None of the 257 workers tested in 2010 was removed from work, compared with seven out of 249 in 2009 and 18 out of 386 in 2007, according to the report dated Dec. 22. The annual report is part of a voluntary program administered by the state Department of Labor and Industries.
Increased awareness of pesticide hazards and protections may be a factor in the better results, according to the report by John Furman, manager of the department's cholinesterase-monitoring program.
Department of Labor and Industries began testing for depression of cholinesterase, a blood enzyme needed for healthy nervous systems, in 2004 after the state Supreme Court ruled the agency had to consider testing.
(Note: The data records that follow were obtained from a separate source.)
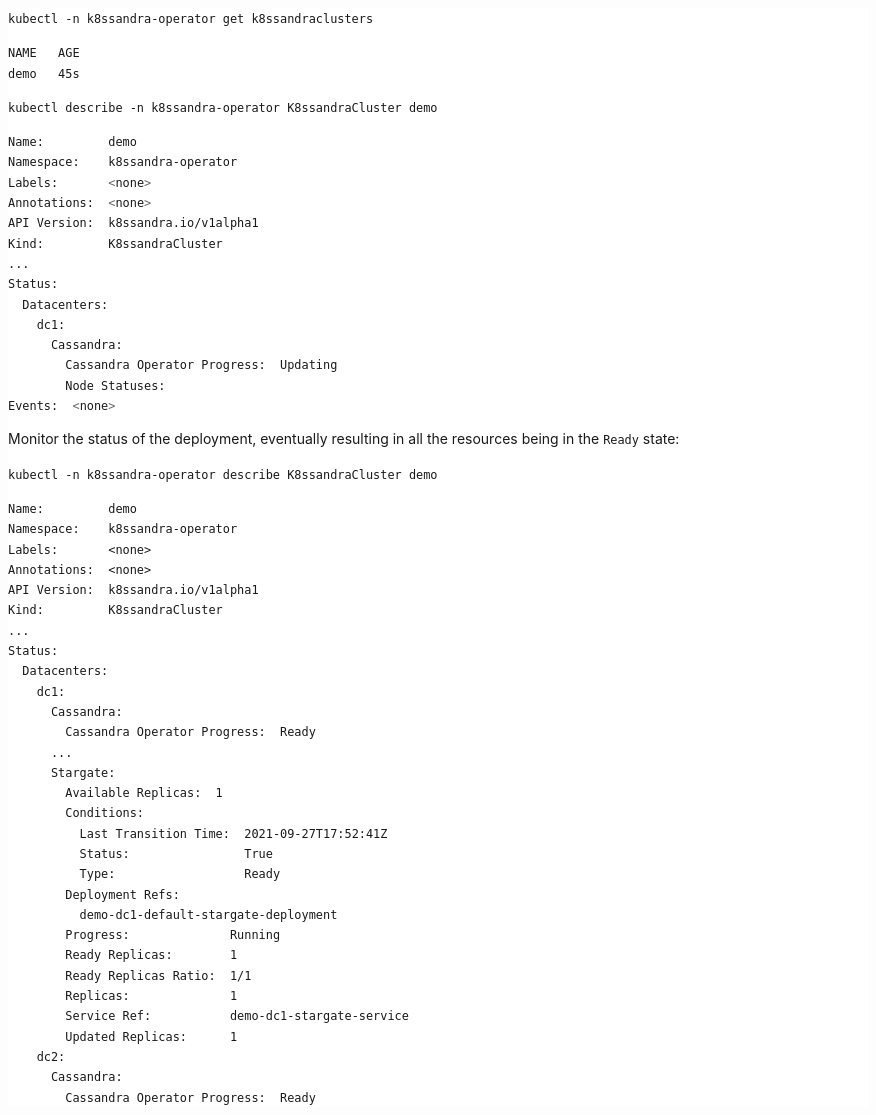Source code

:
 ```console
kubectl -n k8ssandra-operator get k8ssandraclusters
```

```console
NAME   AGE
demo   45s
```

```console
kubectl describe -n k8ssandra-operator K8ssandraCluster demo
```

```sh
Name:         demo
Namespace:    k8ssandra-operator
Labels:       <none>
Annotations:  <none>
API Version:  k8ssandra.io/v1alpha1
Kind:         K8ssandraCluster
...
Status:
  Datacenters:
    dc1:
      Cassandra:
        Cassandra Operator Progress:  Updating
        Node Statuses:
Events:  <none>
```

Monitor the status of the deployment, eventually resulting in all the resources being in 
the `Ready` state:

```console
kubectl -n k8ssandra-operator describe K8ssandraCluster demo
```

```console
Name:         demo
Namespace:    k8ssandra-operator
Labels:       <none>
Annotations:  <none>
API Version:  k8ssandra.io/v1alpha1
Kind:         K8ssandraCluster
...
Status:
  Datacenters:
    dc1:
      Cassandra:
        Cassandra Operator Progress:  Ready
      ...
      Stargate:
        Available Replicas:  1
        Conditions:
          Last Transition Time:  2021-09-27T17:52:41Z
          Status:                True
          Type:                  Ready
        Deployment Refs:
          demo-dc1-default-stargate-deployment
        Progress:              Running
        Ready Replicas:        1
        Ready Replicas Ratio:  1/1
        Replicas:              1
        Service Ref:           demo-dc1-stargate-service
        Updated Replicas:      1
    dc2:
      Cassandra:
        Cassandra Operator Progress:  Ready
```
Overexposure to certain pesticides depresses the cholinesterase level in the blood and can lead to nerves being overstimulated to the point of exhaustion, blurred vision, diarrhea, tremors, seizures, loss of consciousness and death, according to Labor and Industries.
The testing is done for people who work with pesticides known as organophosphates and n-methyl-carbamates.
A 20 percent depression of cholinesterase triggers employer review of pesticide-handling practices. A 30 percent depression in red blood cell cholinesterase or a 40 percent decline in serum cholinesterase results in temporary worker removal.
Of the 257 workers tested in 2010, eight hit the 20 percent level, requiring employer review of pesticide-handling practices. The eight were tree fruit workers in seven different orchards in Region 5, which includes the western part of Adams County and Benton, Chelan, Columbia, Douglas, Franklin, Grant, Kittitas, Okanogan, Walla Walla and Yakima counties.
A consistent concern of officials conducting evaluations is the limited quality of employer-provided handler training, the report said.
Kirk Mayer, manager of the Washington Growers Clearing House Association in Wenatchee, said a significant number of the seven removals in 2009 came from one employer. Zero removals this year may indicate issues with that employer have been adequately addressed, he said.
The 2010 testing occurred between Jan. 18 and Sept. 16. A total of 1,989 pesticide handlers submitted baseline cholinesterase blood draws and 257 received at least one subsequent test in 2010 compared with 2,056 and 249 in 2009.
Some handlers may be more sensitive to pesticides and may no longer be handling them, Mayer said. Training is better and analysis of program data is better, he said.
Mayer noted none of the applicators, at any level of cholinesterase depression, have reported pesticide illness symptoms in any years of the testing. That, he said, continues to show that overall growers and handlers are doing a good job in managing their use of organophosphates.